Working for a good tech startup is fun. There's a lot of energy, a certain amount of chaos, a huge amount of work produced and a general atmosphere of people enjoying themselves at work. It's something a lot of companies struggle to hold on to as they grow, and it's common to hear headcount, the need for process or growing regulatory burden cited as reasons.
I'd like to challenge that.
Here is my patented Triangle of Fun In Software Development:
You need all three things, because they interact closely with each other:
- Innovation - building new software, creatively solving problems. Spending time working on new products rather than maintenance or firefighting. Innovating by using new technology leads to...
- Exploration - learning how new technology works. Trying out different design patterns. Collaborating with a cross-functional team and the business to understand these new ideas leads to...
- Ownership - working together to help create a solution rather than being told what to do. Having the ability to suggest changes and propose solutions. Being able to influence the outcome of a project leads to...
- Innovation - and so onward.
I won't bother with the Triangle of Sadness but it's pretty much the antonyms of the above. Stagnation of spending most of the time maintaining and firefighting leads to a by-rote development style using the same old frameworks and designs day-in, day-out, and eventually to teams which have neither much of worth to contribute nor avenue to do so.
The important thing is that none of these have anything to do with size of organisation, development process or the need to comply with external regulations. If anything, a mature Agile process should be helping by locking in the "ownership" angle of that triangle. (As I keep repeating, if your Agile process isn't doing that then it's not a very good one.)
So how do you get that "startup feeling" if you're either losing it or never had it in the first place? I can't offer a one size fits all solution, but there are some important questions to ask:
- Is your development team able to contribute meaningfully to the design and execution of the software they build? Is requirements gathering a two-way conversation rather than a one-way dictation?
- Do you choose your technology stack and architecture based on the needs of each project, or do you just continue with whatever you did last time?
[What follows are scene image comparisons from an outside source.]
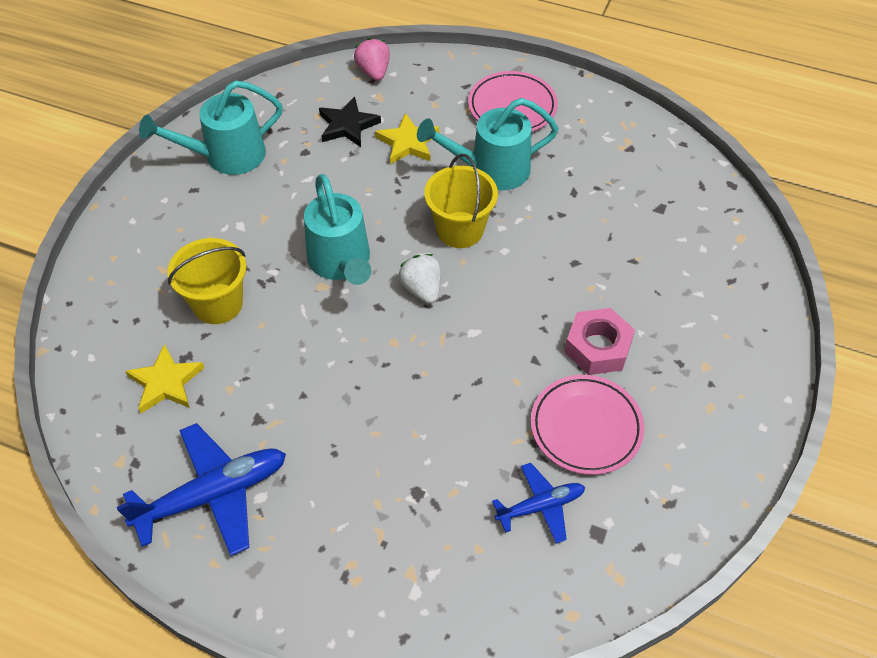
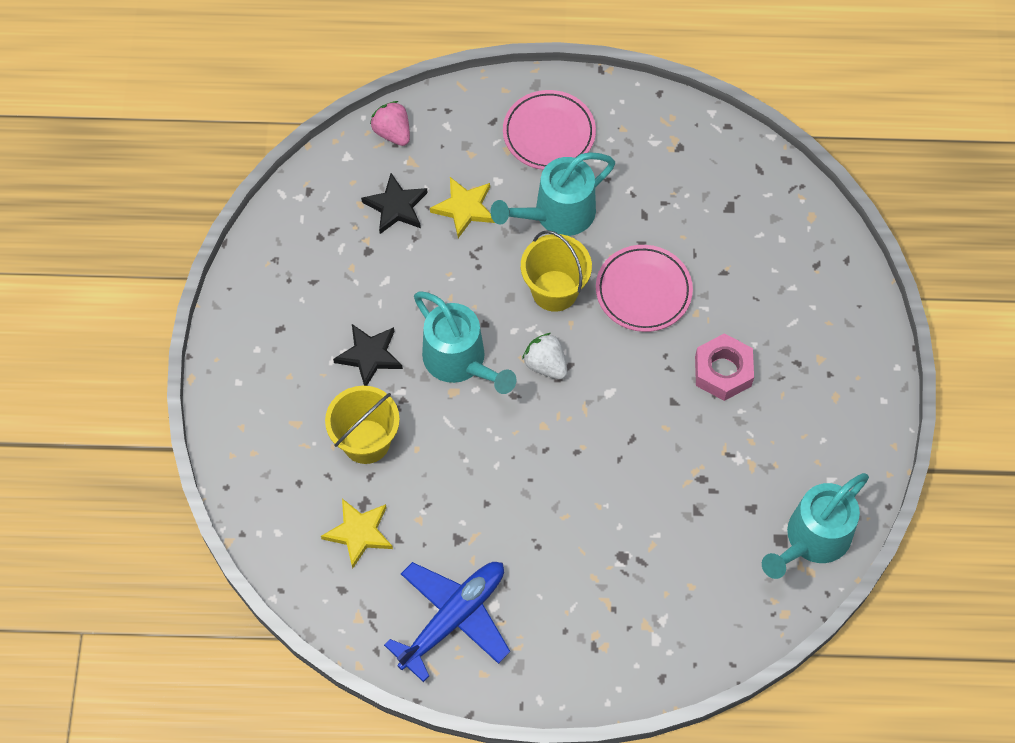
camera: 20 degrees left, 10 degrees up
(226, 156) = (292, 281): turquoise watering can -> turquoise watering can (812, 540)
(260, 233) = (369, 355): none -> black star
(540, 506) = (727, 533): blue plane -> none
(586, 427) = (739, 450): pink plate -> pink plate (643, 291)

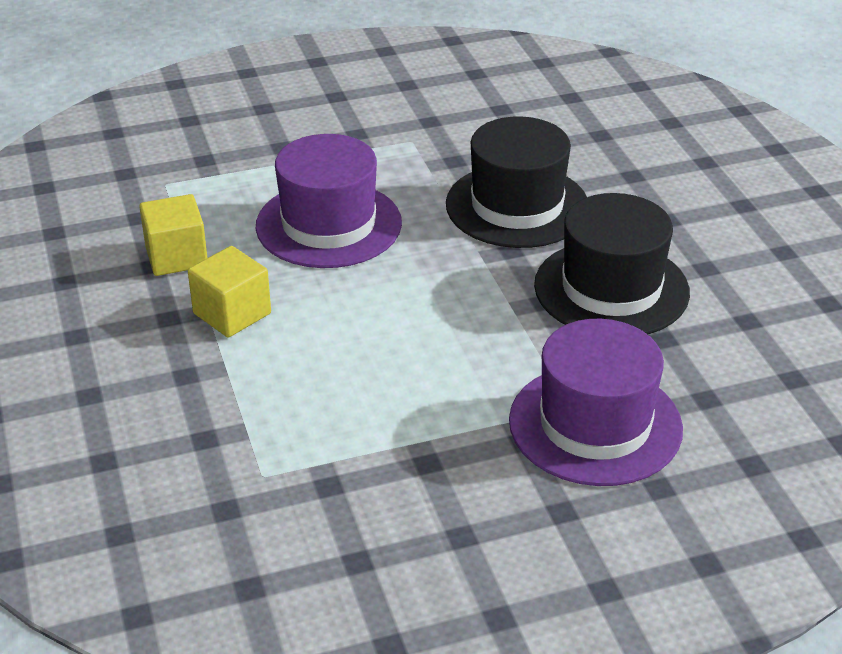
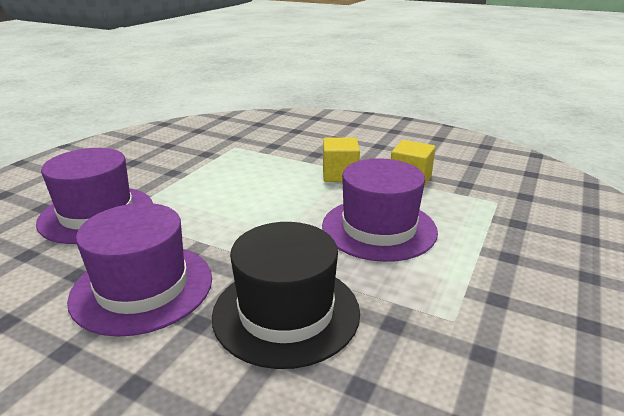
camera: 135 degrees right, 10 degrees down
(611, 289) = (142, 287): black hat -> purple hat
- When hiring new development staff, do you aim for skills that might be useful in future, or just people who can work with the existing stack and nothing more?
- Does your development team get to work closely with designers, testers and representatives from the rest of the business? If so, are they treated as peers rather than subordinates?
- Are maintenance and firefighting requests reviewed for business value, or do you try to do everything? Is there an upper limit on the amount of time dedicated to these tasks?
- Does maintenance and firefighting have its own dedicated team, or do you interrupt developers from other tasks? Are people rotated into and out of the team on a regular basis to avoid them getting stuck in maintenance forever?
The more astute will notice that startups often get the above wrong, or only get it right by accident. That doesn't mean you don't have to think about them in a larger, more mature company. A 25-person company with less than two years' worth of software estate can get away without any sensible way to manage firefighting because there's so little of it compared to an established firm. Collaboration between developers and the business tends to happen naturally when they only sit a desk apart. There is no "whatever we did last time" to consider.
The flip side to this: that's what makes it easy for a startup to lose track of why it's fun to work for. Making your 100/500/10,000 person company a fun place for developers to work requires doing things that you simply don't have to care about at the 5-25 person scale, and a lot of the challenge in growth is identifying those things ready for the point at which you need to start doing them.
The key is that your team always has ownership, innovation and exploration. They're what makes working for a startup fun, and there's no reason why a big company can't have those values too.